An even bigger head scratcher, he subsequently added "Endless Shrimp" to the menu as a permanent item. It was a loss-leader- not a menu item.

I don’t like these kinds of promotions anyway but, as the saying goes, “Desperate times call for desperate measures.”

Where Kenney and Thai Union have subsequently run into real trouble is that the almost exclusive supplier of shrimp was - you guessed, it - Thai Union.

The CEO who replaced Kenney (the fifth in four years) has questioned this, thinking it - excuse the pun - fishy. He is looking into why and how it happened.

Maybe Thai Union provided that shrimp at a really good price, but at the same time was it was a ploy to juice Thai Union’s sales of shrimp?

Maybe it was a disguised way of pulling more money out of an investment that by then they knew was doomed?

We may never know the answers to these and other questions.
With the demise of Red Lobster as we know it, there is more than enough blame to go around.

  • It should never have been public. That is a full service restaurant graveyard.

  • It was sold by Darden at too cheap a price.

  • The real estate sale and lease back plan removed its financial buffer.

  • Thin margins and a stagnant concept were not adequately addressed in time.

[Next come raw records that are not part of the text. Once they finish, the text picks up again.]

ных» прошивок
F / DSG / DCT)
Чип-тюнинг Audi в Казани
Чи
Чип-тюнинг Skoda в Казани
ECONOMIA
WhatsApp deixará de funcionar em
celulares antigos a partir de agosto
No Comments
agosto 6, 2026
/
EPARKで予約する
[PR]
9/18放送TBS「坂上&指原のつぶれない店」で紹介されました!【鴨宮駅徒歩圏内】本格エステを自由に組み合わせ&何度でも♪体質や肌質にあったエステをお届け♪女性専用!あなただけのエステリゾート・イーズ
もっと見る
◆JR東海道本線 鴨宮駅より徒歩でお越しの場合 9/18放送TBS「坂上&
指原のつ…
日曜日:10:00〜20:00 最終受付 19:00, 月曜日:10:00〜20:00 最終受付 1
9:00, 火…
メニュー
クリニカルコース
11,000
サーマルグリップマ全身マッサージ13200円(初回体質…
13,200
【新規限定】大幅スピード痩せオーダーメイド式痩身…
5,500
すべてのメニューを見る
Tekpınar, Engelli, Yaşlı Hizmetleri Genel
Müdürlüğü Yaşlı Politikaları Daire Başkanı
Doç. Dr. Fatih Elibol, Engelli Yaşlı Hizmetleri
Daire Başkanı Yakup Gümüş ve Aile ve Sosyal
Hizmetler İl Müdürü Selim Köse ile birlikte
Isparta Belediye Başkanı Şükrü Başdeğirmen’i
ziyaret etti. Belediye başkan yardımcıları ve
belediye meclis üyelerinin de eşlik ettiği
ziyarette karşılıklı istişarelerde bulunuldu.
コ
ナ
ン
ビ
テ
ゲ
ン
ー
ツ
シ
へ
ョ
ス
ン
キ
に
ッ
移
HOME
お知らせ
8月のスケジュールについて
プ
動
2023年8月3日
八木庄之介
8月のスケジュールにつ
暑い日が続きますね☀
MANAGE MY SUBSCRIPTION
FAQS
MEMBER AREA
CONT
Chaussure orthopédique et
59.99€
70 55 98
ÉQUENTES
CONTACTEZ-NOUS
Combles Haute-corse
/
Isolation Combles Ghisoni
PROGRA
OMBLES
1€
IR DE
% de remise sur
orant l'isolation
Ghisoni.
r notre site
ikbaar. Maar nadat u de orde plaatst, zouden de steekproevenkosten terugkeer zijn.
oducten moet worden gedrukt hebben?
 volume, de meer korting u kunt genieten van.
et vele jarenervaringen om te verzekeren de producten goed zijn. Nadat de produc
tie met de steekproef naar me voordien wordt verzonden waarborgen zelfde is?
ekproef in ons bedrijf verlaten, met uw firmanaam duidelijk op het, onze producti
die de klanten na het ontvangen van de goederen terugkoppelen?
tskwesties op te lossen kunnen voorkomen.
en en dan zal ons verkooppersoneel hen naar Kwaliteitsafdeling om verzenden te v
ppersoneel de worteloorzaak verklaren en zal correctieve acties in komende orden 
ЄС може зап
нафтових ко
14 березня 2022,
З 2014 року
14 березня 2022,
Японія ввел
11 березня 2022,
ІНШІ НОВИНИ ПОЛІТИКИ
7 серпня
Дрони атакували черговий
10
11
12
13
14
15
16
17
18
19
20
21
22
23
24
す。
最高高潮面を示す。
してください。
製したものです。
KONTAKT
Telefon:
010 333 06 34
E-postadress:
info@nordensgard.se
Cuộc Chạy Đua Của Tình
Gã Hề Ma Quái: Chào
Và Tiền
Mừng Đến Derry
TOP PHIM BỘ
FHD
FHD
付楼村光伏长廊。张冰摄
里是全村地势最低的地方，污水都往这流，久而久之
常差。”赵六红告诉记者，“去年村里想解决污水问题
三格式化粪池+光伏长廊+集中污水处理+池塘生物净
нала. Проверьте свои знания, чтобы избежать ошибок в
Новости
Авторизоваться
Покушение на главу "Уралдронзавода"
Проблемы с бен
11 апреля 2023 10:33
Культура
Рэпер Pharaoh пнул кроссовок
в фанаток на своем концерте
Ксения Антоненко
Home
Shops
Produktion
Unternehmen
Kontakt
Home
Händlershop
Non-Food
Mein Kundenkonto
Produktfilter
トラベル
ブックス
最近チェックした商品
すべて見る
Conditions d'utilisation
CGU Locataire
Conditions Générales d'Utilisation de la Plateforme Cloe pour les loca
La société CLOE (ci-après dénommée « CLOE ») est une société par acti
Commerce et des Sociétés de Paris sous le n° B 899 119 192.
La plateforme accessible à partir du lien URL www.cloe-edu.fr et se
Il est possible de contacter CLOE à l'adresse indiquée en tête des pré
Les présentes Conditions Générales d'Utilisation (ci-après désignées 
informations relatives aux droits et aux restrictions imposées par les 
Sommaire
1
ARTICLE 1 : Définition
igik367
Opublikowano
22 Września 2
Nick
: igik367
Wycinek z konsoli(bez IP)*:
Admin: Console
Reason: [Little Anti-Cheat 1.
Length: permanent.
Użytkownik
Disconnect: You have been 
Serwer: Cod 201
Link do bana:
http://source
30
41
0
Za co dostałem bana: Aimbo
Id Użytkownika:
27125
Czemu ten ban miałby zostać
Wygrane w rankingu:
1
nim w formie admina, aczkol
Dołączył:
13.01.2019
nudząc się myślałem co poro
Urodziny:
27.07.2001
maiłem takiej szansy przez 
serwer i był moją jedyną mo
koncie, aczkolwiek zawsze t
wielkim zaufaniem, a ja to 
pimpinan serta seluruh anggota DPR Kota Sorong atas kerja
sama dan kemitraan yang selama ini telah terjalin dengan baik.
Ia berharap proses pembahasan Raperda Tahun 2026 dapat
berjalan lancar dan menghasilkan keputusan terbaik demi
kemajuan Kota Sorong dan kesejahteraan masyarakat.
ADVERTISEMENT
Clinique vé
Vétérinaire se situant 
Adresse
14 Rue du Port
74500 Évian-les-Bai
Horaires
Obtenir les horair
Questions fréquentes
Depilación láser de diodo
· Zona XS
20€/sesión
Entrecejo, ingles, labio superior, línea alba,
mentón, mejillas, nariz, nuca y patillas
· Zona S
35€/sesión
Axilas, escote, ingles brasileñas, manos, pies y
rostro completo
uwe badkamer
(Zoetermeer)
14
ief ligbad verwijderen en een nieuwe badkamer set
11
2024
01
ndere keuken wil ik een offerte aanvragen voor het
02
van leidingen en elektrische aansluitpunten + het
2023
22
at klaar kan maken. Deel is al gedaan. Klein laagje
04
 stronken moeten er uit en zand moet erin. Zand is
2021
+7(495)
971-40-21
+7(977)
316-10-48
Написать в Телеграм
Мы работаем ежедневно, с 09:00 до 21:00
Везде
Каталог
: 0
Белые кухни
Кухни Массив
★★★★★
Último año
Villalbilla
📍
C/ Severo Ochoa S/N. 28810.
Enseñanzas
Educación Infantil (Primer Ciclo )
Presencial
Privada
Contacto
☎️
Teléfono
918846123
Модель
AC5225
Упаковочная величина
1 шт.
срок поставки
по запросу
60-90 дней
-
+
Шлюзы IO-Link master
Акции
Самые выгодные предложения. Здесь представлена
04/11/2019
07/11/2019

  • Private equity did what private equity does. Don’t cry about it, just know it.
What Could Have Staved off Bankruptcy
RL should have sold off every non-performing restaurant years ago and rationalized the business down to a size that made sense. Using that money, they should have retired debt.

The sale/leaseback could have happened at that point in selected units (maybe 200) with more affordable rents and smaller escalators. Using that money, they could have dividended shareholders to keep them happy and banked the rest.

They then could have embarked on a dramatic and fundamental concept makeover- perhaps three different tests of 2-3 units each (it’s why you are a chain, you can do that). Pick the winner and roll it out regionally and then nationally.

Coulda, woulda, shoulda. Armchair quarterback is an easy position to play. But it’s what we did when I took a company through Chapter 11.

When you get to the point where RL was nine or ten years ago, it’s time for big name trades, new management and innovative plays. But instead, the strategy was unfocused; everybody seemed to piecemeal pick their preferred short-term solution and kick the can down the road.... to bankruptcy of a major brand, household name and beloved restaurant by millions.